As Anabel, Wyatt and Emma stepped on the school bus this morning, I choked back my tears.  Our dream year is officially over.  Sitting at the computer, completely free of distractions, I feel despondent.  And incredulous... I can't believe I am feeling this way.  How many times last year did I think how much easier it would be to let someone else shoulder the weight of the responsibility of educating my kids? But now that it is here, I am filled with sadness.  I see where Anabel gets it- I don't transition well.

Maybe I am conflicted because this is the first time they have gone to school without me.  As a mom and a teacher, I had the luxury of seeing the kids during their school day.  I could stroll into the lunchroom for an encouraging smile or wave.  I could casually glance in their classroom doors and get a glimpse into their school worlds.   When Anabel was in first grade, I remember spotting her standing in line after lunch.  She was whispering and giggling with a friend, and then, turned to quietly follow her teacher.   A boy sauntered up in front of her, but she tapped him on the shoulder and confidently pointed to the back of the line.  Head down, he returned to his spot.  It was a beautiful site to see.  Today, I am home and ignorant to it all.
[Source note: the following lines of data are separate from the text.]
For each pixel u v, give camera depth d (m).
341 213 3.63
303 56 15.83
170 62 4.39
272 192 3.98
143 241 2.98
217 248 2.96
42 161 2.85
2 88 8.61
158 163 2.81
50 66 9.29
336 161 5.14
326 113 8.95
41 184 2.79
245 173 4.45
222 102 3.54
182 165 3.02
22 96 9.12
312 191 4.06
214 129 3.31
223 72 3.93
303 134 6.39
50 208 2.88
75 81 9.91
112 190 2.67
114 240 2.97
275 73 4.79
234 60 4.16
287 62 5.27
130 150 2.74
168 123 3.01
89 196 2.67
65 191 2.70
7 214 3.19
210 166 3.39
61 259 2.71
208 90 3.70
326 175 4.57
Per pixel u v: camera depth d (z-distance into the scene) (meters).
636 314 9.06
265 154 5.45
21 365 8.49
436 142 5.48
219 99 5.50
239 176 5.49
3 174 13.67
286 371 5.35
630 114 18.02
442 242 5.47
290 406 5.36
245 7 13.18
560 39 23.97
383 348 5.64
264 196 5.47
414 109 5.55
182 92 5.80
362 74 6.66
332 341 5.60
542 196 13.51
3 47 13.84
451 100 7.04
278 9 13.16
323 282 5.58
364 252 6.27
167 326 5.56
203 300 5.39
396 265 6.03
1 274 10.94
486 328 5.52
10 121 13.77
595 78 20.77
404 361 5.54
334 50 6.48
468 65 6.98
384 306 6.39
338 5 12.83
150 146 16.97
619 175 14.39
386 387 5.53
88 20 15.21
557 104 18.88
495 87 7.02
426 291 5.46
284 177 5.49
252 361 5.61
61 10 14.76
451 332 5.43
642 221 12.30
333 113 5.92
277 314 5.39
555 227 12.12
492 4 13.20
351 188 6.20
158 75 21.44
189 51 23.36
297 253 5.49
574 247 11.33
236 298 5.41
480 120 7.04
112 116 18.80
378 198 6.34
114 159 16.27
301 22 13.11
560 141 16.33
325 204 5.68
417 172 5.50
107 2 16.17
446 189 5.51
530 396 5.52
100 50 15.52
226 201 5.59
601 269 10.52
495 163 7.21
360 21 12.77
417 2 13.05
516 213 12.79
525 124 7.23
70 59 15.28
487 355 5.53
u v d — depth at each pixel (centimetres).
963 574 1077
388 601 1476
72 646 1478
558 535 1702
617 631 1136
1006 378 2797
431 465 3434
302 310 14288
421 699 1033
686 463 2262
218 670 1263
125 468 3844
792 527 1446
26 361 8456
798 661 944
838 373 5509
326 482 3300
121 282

Emma-confident with her new glasses
I know this is part of the growing up and letting go phase of raising kids.  Parents must transition with their kids to foster healthy relationships.  I've taken all the child development classes and read all the books.  My kids are 13, 11 and 9- not babies anymore.  They were thrilled to be returning to regular school- complete with the sleepless anticipation of the night before the first day.  They are transitioning well.  Why am I such a basket case?